I didn’t have anyone I could talk to so I self-medicated with alcohol, drugs, food, stealing, vandalism, self-harm and self-sabotaging actions.

How did your recovery begin? Did something or someone convince you to seek help or try something to help?

A: For some time I had been barely functioning at work and one day I had a meltdown that required intervention. My manager told me that I needed to see our Employee Assistance Program (EAP) for counselling. When I got there I was told they weren’t able to help me because they weren’t psychologists, so I did some research, came across the Blue Knot Foundation and they provided me with a list of trauma-informed psychologists in my area. I’ve been with my psychologist for almost two years now.

What did you find has helped you along the way?

Therapy, definitely. Therapy has helped me to build a connection with someone safe, who isn’t going to abandon me when it all gets too hard or messy. Therapy is a tremendously hard thing to do, but it is so very worth it.

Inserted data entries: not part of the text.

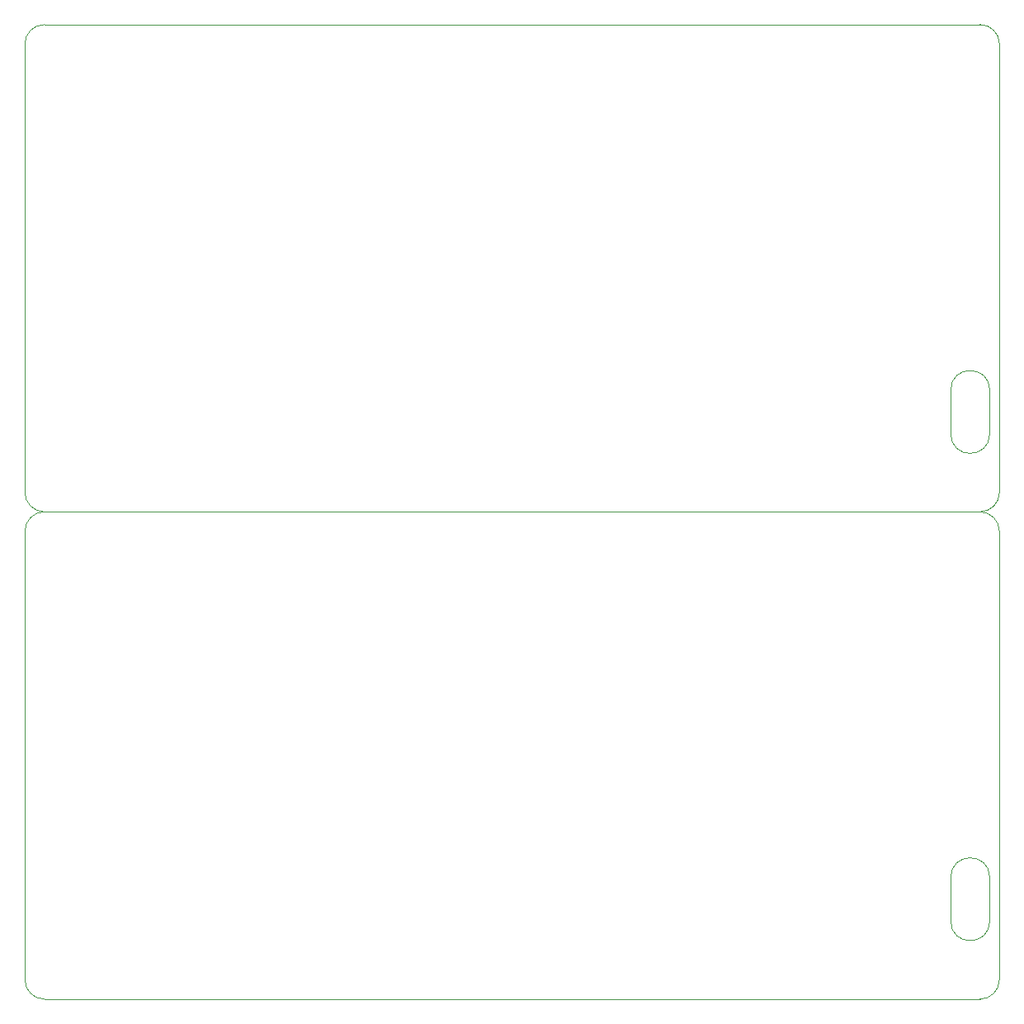
<source format=gbr>
%TF.GenerationSoftware,KiCad,Pcbnew,(5.99.0-3349-gc9824bbd9)*%
%TF.CreationDate,2020-09-17T19:38:13-07:00*%
%TF.ProjectId,Panelized_Power_Supply,50616e65-6c69-47a6-9564-5f506f776572,rev?*%
%TF.SameCoordinates,Original*%
%TF.FileFunction,Profile,NP*%
%FSLAX46Y46*%
G04 Gerber Fmt 4.6, Leading zero omitted, Abs format (unit mm)*
G04 Created by KiCad (PCBNEW (5.99.0-3349-gc9824bbd9)) date 2020-09-17 19:38:13*
%MOMM*%
%LPD*%
G01*
G04 APERTURE LIST*
%TA.AperFunction,Profile*%
%ADD10C,0.100000*%
%TD*%
G04 APERTURE END LIST*
D10*
X112000000Y-110000000D02*
G75*
G02*
X110000000Y-112000000I-2000000J0D01*
G01*
X110000000Y-112000000D02*
X14000000Y-112000000D01*
X14000000Y-112000000D02*
G75*
G02*
X12000000Y-110000000I0J2000000D01*
G01*
X107000000Y-99500000D02*
X107000000Y-104000000D01*
X110000000Y-62000000D02*
G75*
G02*
X112000000Y-64000000I0J-2000000D01*
G01*
X107000000Y-99500000D02*
G75*
G02*
X111000000Y-99500000I2000000J0D01*
G01*
X12000000Y-64000000D02*
G75*
G02*
X14000000Y-62000000I2000000J0D01*
G01*
X12000000Y-110000000D02*
X12000000Y-64000000D01*
X112000000Y-64000000D02*
X112000000Y-110000000D01*
X111000000Y-104000000D02*
G75*
G02*
X107000000Y-104000000I-2000000J0D01*
G01*
X111000000Y-104000000D02*
X111000000Y-99500000D01*
X111000000Y-54000000D02*
X111000000Y-49500000D01*
X111000000Y-54000000D02*
G75*
G02*
X107000000Y-54000000I-2000000J0D01*
G01*
X112000000Y-14000000D02*
X112000000Y-60000000D01*
X12000000Y-60000000D02*
X12000000Y-14000000D01*
X12000000Y-14000000D02*
G75*
G02*
X14000000Y-12000000I2000000J0D01*
G01*
X107000000Y-49500000D02*
G75*
G02*
X111000000Y-49500000I2000000J0D01*
G01*
X110000000Y-12000000D02*
G75*
G02*
X112000000Y-14000000I0J-2000000D01*
G01*
X14000000Y-12000000D02*
X110000000Y-12000000D01*
X107000000Y-49500000D02*
X107000000Y-54000000D01*
X14000000Y-62000000D02*
G75*
G02*
X12000000Y-60000000I0J2000000D01*
G01*
X110000000Y-62000000D02*
X14000000Y-62000000D01*
X112000000Y-60000000D02*
G75*
G02*
X110000000Y-62000000I-2000000J0D01*
G01*
M02*

</source>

What are your dreams and ambitions for the future? 

From a very young age, I have had the desire to serve and help others in any way that I can. I am particularly fond of standing up and being a voice for people who may not get a chance to be heard. I would also love to become a mother one day, whether with my own biological children or fostered/adopted, as well as coming to peace with my past and living without shame for it.

Many people don’t know about complex trauma and how it impacts people. What would you want to tell them about it and possibilities for healing and recovery?

A: The behaviour that you see is a symptom of something else. Try to not judge someone for their behaviour, instead talk openly with them about what might be contributing to this. There is always a reason for an action. Recovery is possible and it helps if you have a professional to work with and support you. It’s scary, hard and sometimes you’ll feel like giving up, but keep going because it is so worth the freedom from shame that people with complex trauma have.

What would you want to tell people who have complex trauma and don’t know how to get help? And how can friends/family support loved ones with complex trauma?

A: People might not even realise that they have complex trauma, as they may be looking at their behaviours as individual problems rather than symptoms of a larger issue (complex trauma). If friends and family can put the symptoms together and ask the hard questions, that is a really good start! Organisations like the Blue Knot Foundation specialise in complex trauma and can support survivors and their trusted ones with information, resources, workshops and counselling, and can provide contact information for trauma-informed therapists.